Wanting to know more of the story, I embarked on reading this book.  It is the original manuscript that Laura first wrote about her family's story, with frequent notes and asides to her daughter, Rose.  Rose would help her flesh out the books into the novels and decide what to change, cut, rearrange.  It is about 400 pages long and larger in size than a normal book. 

Laura's original story would be maybe 200 pages, maybe.  What makes up the other 200 in the book?  Approximately 900 footnotes.  Want to know how real every single person mentioned in the series was?  Want to know their "real" names, where they lived, who they married, and when and where they died?  This book has that.  It has pictures of various locations and asides about how the versions of the manuscript differed, stories Laura included in one and took out of another.  Where the author Laura messed up some timelines and her ages based on old newspaper articles and public records.

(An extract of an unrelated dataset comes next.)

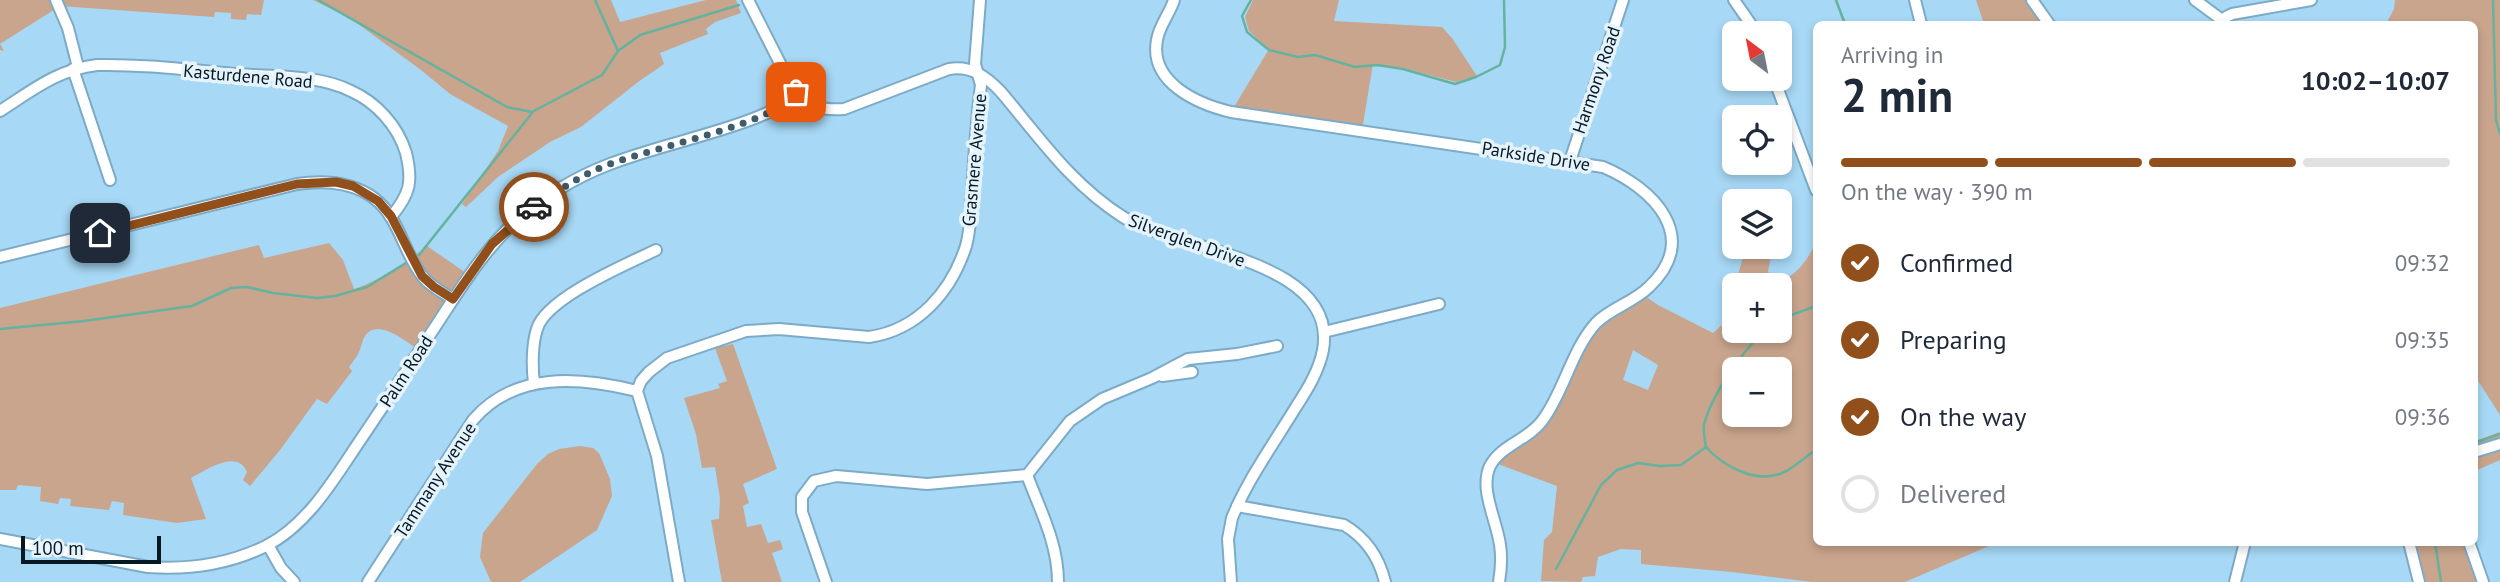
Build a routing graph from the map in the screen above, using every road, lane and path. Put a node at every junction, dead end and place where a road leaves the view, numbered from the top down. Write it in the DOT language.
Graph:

To say it is incredibly researched is an understatement.  Many people had to have put in a lot of time to write this book.

I learned that Laura had 2 sets of "double cousins", siblings of her Pa who married siblings of her Ma.  I learned about her baby brother who was born and died in the 2 year "missing" span between On the Banks of Plum Creek and On the Shores of Silver Lake.  I learned about how the fictional Ingalls' moves differed from the real Ingalls (i.e. they lived on the prarie in Indian land before the stories of Little House in the Big Woods).

I would like to see a timeline of her real life vs. her fictional life, where they matched up and where they differed.  But not enough to create one myself by rereading this book and the whole series.

This took a bit of work to get through and took me longer to read than most books (sooo...5 days).  BUT I am glad I took the time.  It was fascinating and interesting and gave me a better understanding and appreciation for the Little House series.  Am I wanting to visit DeSmet, South Dakota now?  You bet.

I'd highly recommend this for anyone who read and loved the Little House books, either as an child or an adult.  As long as you have some time on your hands.  You'll finish with an appreciation for Laura Ingalls Wilder as a person, author, and frontier woman.  It was well worth the time.